It was New Year’s Eve 2005. I reluctantly agreed to attend a party one of my little brother’s thug friends (am I the only person who assumes all my younger sibling’s friends are thugs?) was throwing at his apartment in midtown instead of going out of town like I usually did, meaning I was forced to hang out with a bunch of bohemian graduate students who were younger than me. I was pumped. Going to the dentist pumped.
I walked into his apartment and, shortly afterward, met a pretty redhead who’d just returned from an east Alabama graveyard where she’d been digging up rotting bones for a prospective mall. We spoke briefly, but I stayed near my younger brother and tried to pass the time by downing the imported beer I’d brought, as I sure as hell wasn’t going to drink whatever the living-on-loans kids had in their ‘frig.

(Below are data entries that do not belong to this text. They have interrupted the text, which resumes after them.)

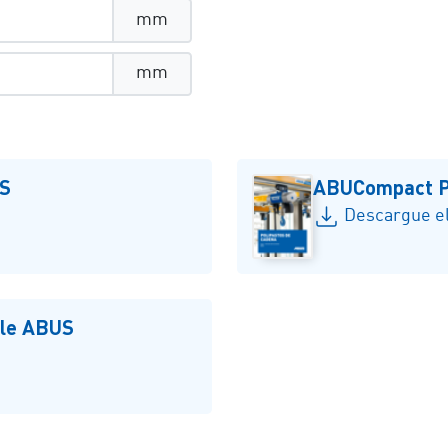
mm
mm
US
ABUCompact P
Descargue el
ble ABUS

A few hours later, a bunch of us walked down the street to a dive bar called The Highlander. Emboldened by the cheap swill I started stealing after mine was gone, I challenged the redhead to some air hockey, shortly after a conversation about the war I’d recently returned from and her taking the last tater tot from a community plate. The party host, apparently, had a Polaroid camera and took this action shot:
Because I knew I’d whip her little red-panted ass, I told her that if I won, I got to kiss her. I don’t recall what she was supposed to get if she won. Cash? In fact, I don’t remember any of our conversations around the air hockey table; I had to be briefed on their content later. I’m told I tried to poke her in the stomach to she if she’d giggle like Poppin’ Fresh. She didn’t.
Somehow, she beat me, despite my mad skillz at air hockey and stellar athleticism while under the influence. I even blocked the goal with my left hand–which, in many circles, is considered cheating–but I still lost.
Not that such kept me from trying to claim my prize.
I was shot down, pushed away, and greeted with a look of terror that was amusing enough to the other bar patrons that yet another Polaroid was shot.
Eventually, I’m told, I did get to kiss her, after she embarked on a local intel mission with the party host and anyone else in the vicinity who knew me as more than “that obnoxious drunk who’s trying to swap air hockey goals for kisses.”
Eleven months later, I made her mine.
So, on this, my anniversary of meeting Pretty Bride, I wish all my online friends a happy and prosperous new year. Thanks for helping make 2008 one of my favorite years ever…right up there with 1987!